1709 Blog: for all the copyright community

Wednesday, 27 May 2009

Facebook v Power.com: the party-pooper, the gatecrashers and us

Power.com aims to bring your social-networking sites together on to one screen - but not everyone wants to join in (spot the difference, right). At the end of last year when negotiations with Facebook broke down, Power continued to offer access to FB. FB sued for a string of reasons including copyright infringement. Power has attempted to have FB’s claim dismissed but the court held on 11 May: ‘Defendants correctly assert that Facebook does not have a copyright on user content, which ultimately is the information that Defendants’ software seeks to extract. However, if Defendants first have to make a copy of a user’s entire Facebook profile page in order to collect that user content, such action may violate Facebook’s proprietary rights.’

While these two slug it out over an F-word and some discreet web design, let’s not skirt round the copyright elephant that towers in the corner of the courtroom. Though the elephant isn’t a party to this lawsuit it’s very, very big: Facebook’s 200 million users, who upload more than 850 million photos and 8 million videos every month.

Depending on the outcome of this case, FB users may not be allowed to access their own content through Power because they are incidentally infringing FB’s copyright by copying peripheral design features etc. FB users might feel this is monopolistic and tight-fisted when they give FB ‘a non-exclusive, transferable, sub-licensable, royalty-free, worldwide license to use any IP content’.

On the other hand, is the user-friendly Power really acting in the interests of FB users? If Power accesses FB, it’s potentially not just FB’s IP that’s copied without permission, but other users’ content too.
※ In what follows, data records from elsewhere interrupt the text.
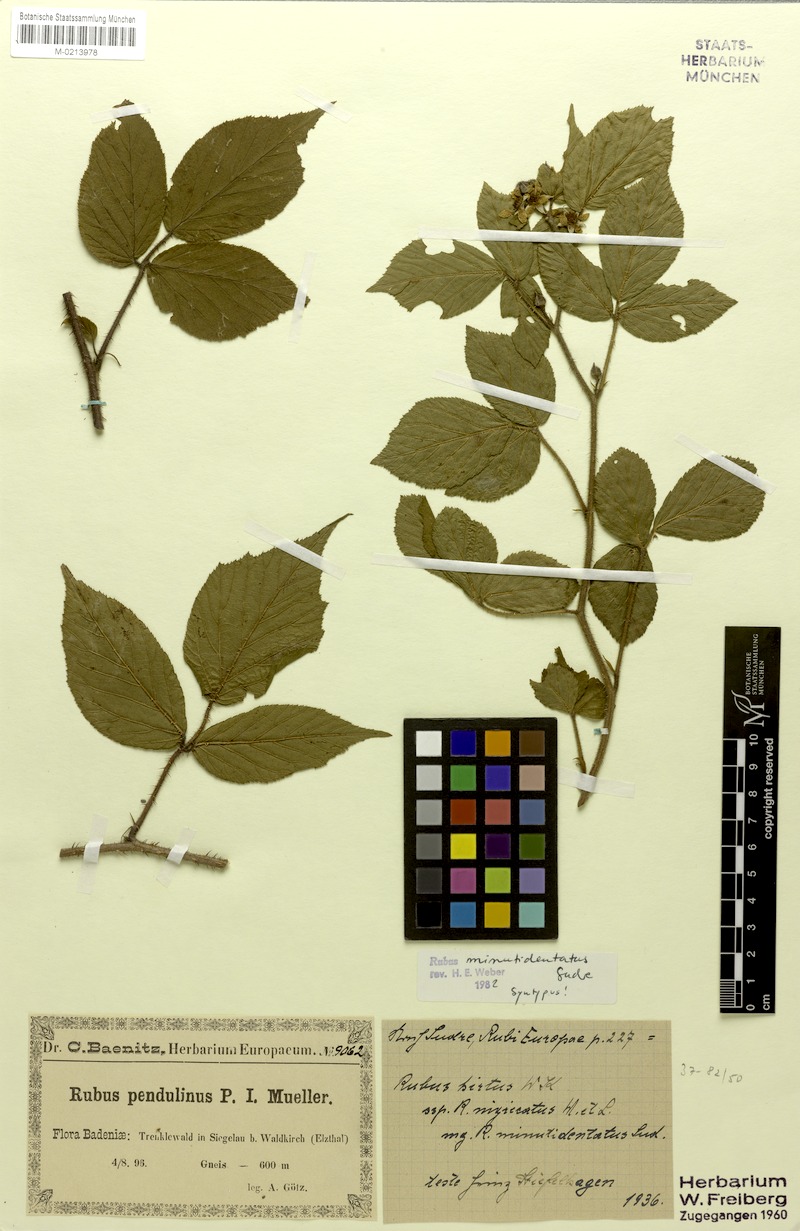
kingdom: Plantae
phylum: Tracheophyta
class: Magnoliopsida
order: Rosales
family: Rosaceae
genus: Rubus
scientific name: Rubus hirtus
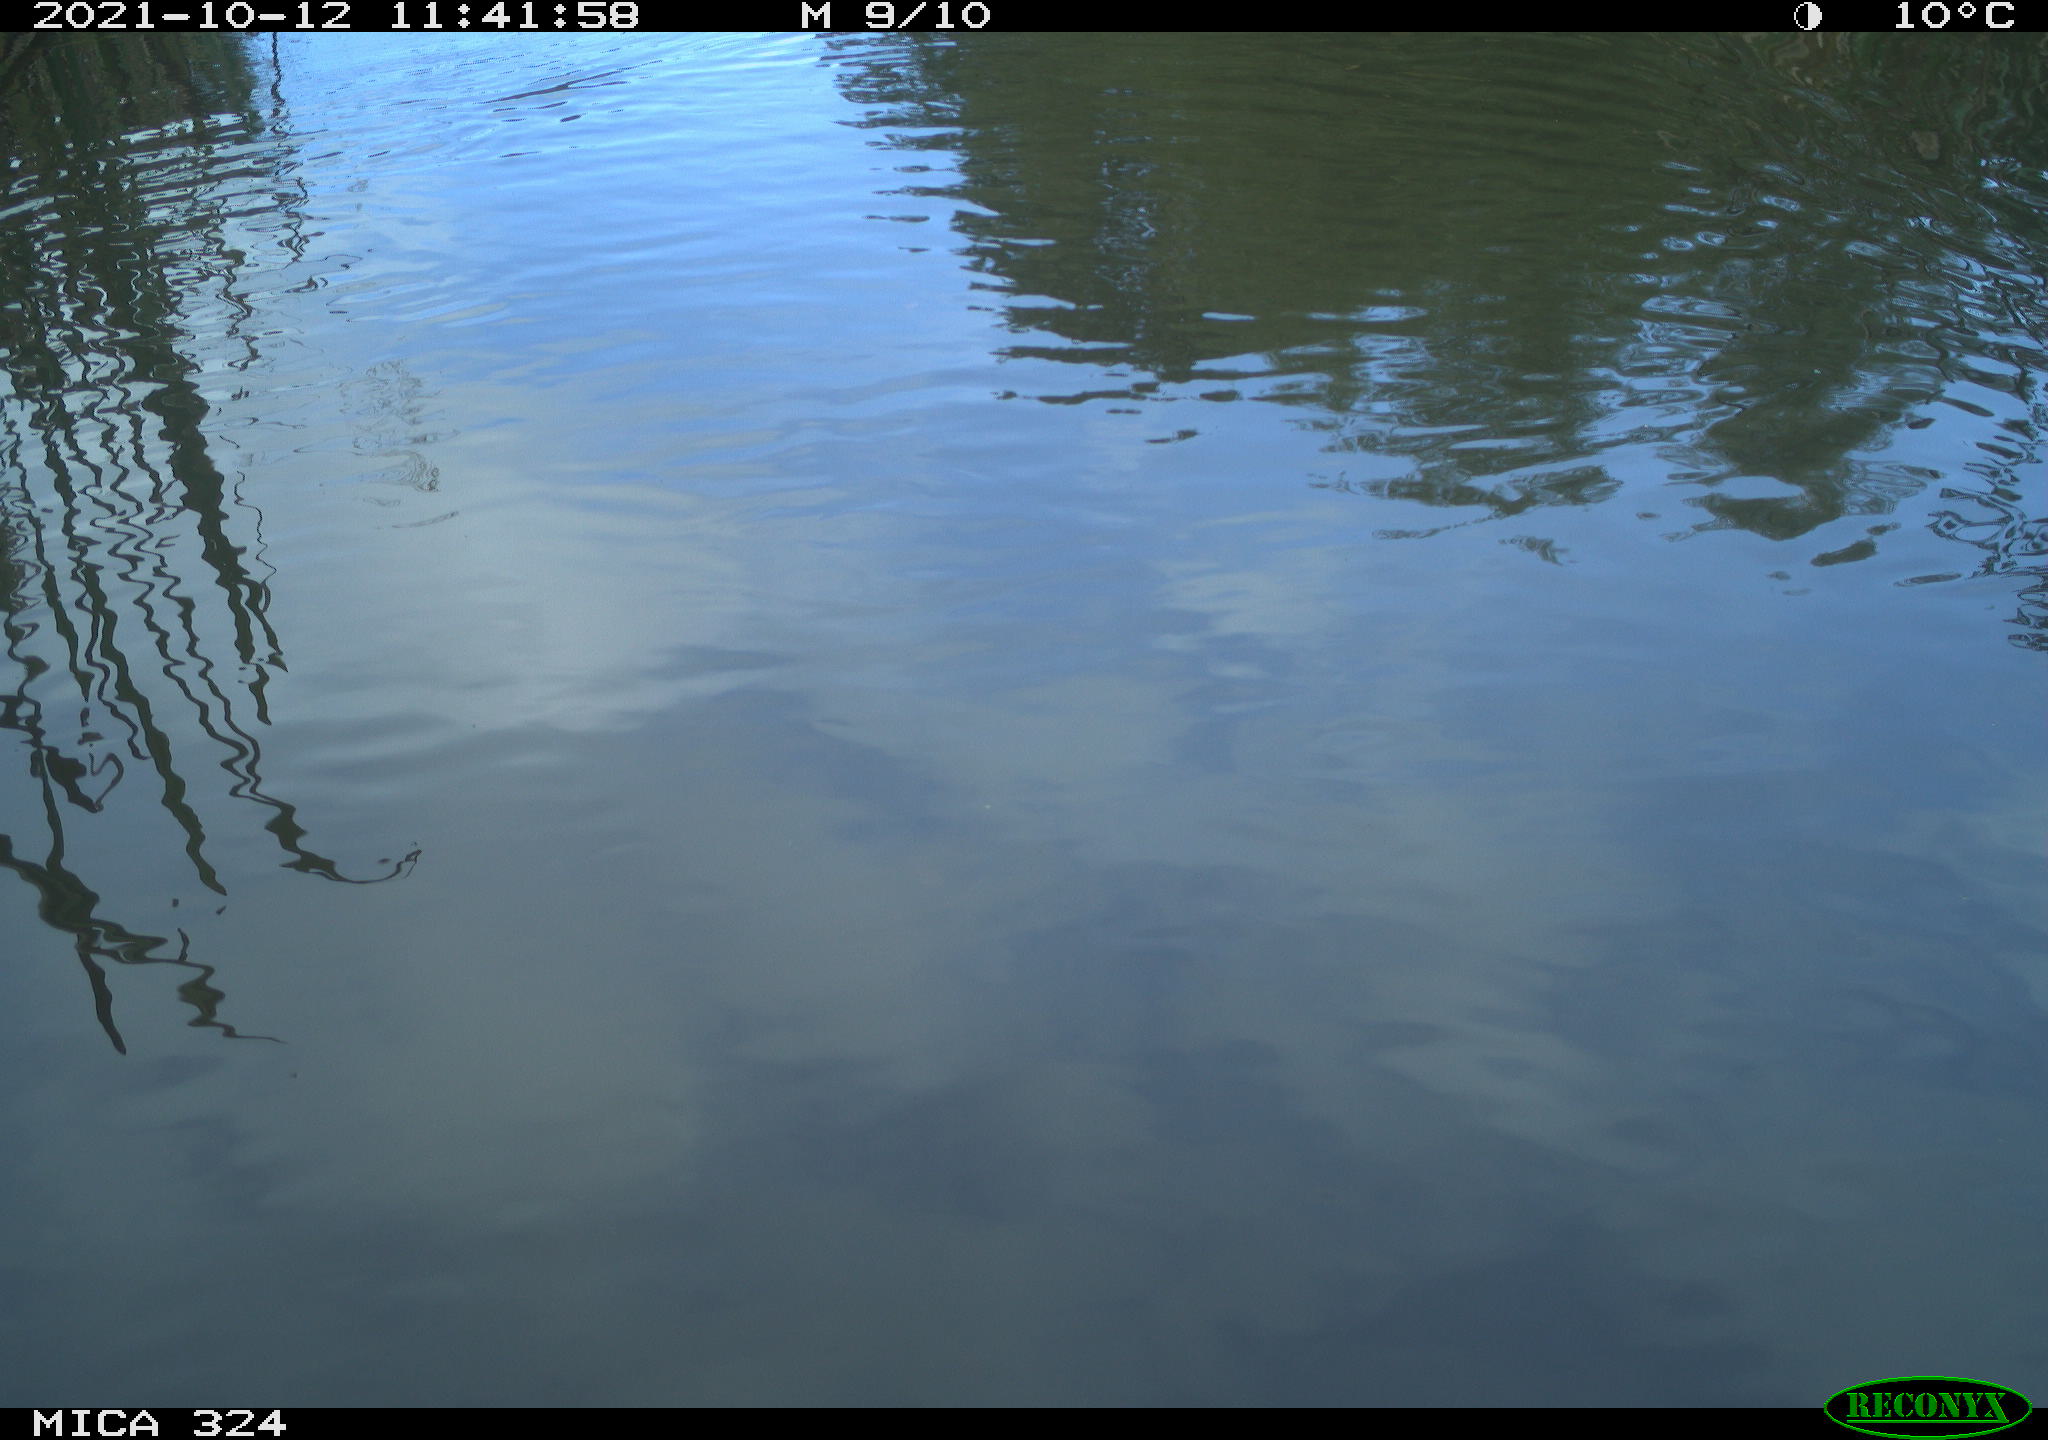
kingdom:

Your friends have chosen to give Facebook a licence - not Power and not even you.

1 comment:

Renzo Marchini said...

Interesting.

Without knowing the mechanics of how the service works, a couple of additional thoughts.

Even if not copyright infringement, in the EU (so perhaps only academic) might there not be database right infringement; the database being the compilation of user content which are being either extraction (transferring the content (copyright owned by the users) to another medium (server)) or re-utilisation (making available to the public).

And Power.com would also be processing the personal data of the FB users. Breach of the first data protection principle? There has been no consent and the only argument to legitimise would be on the basis of para 6 of schedule 2. Arguable.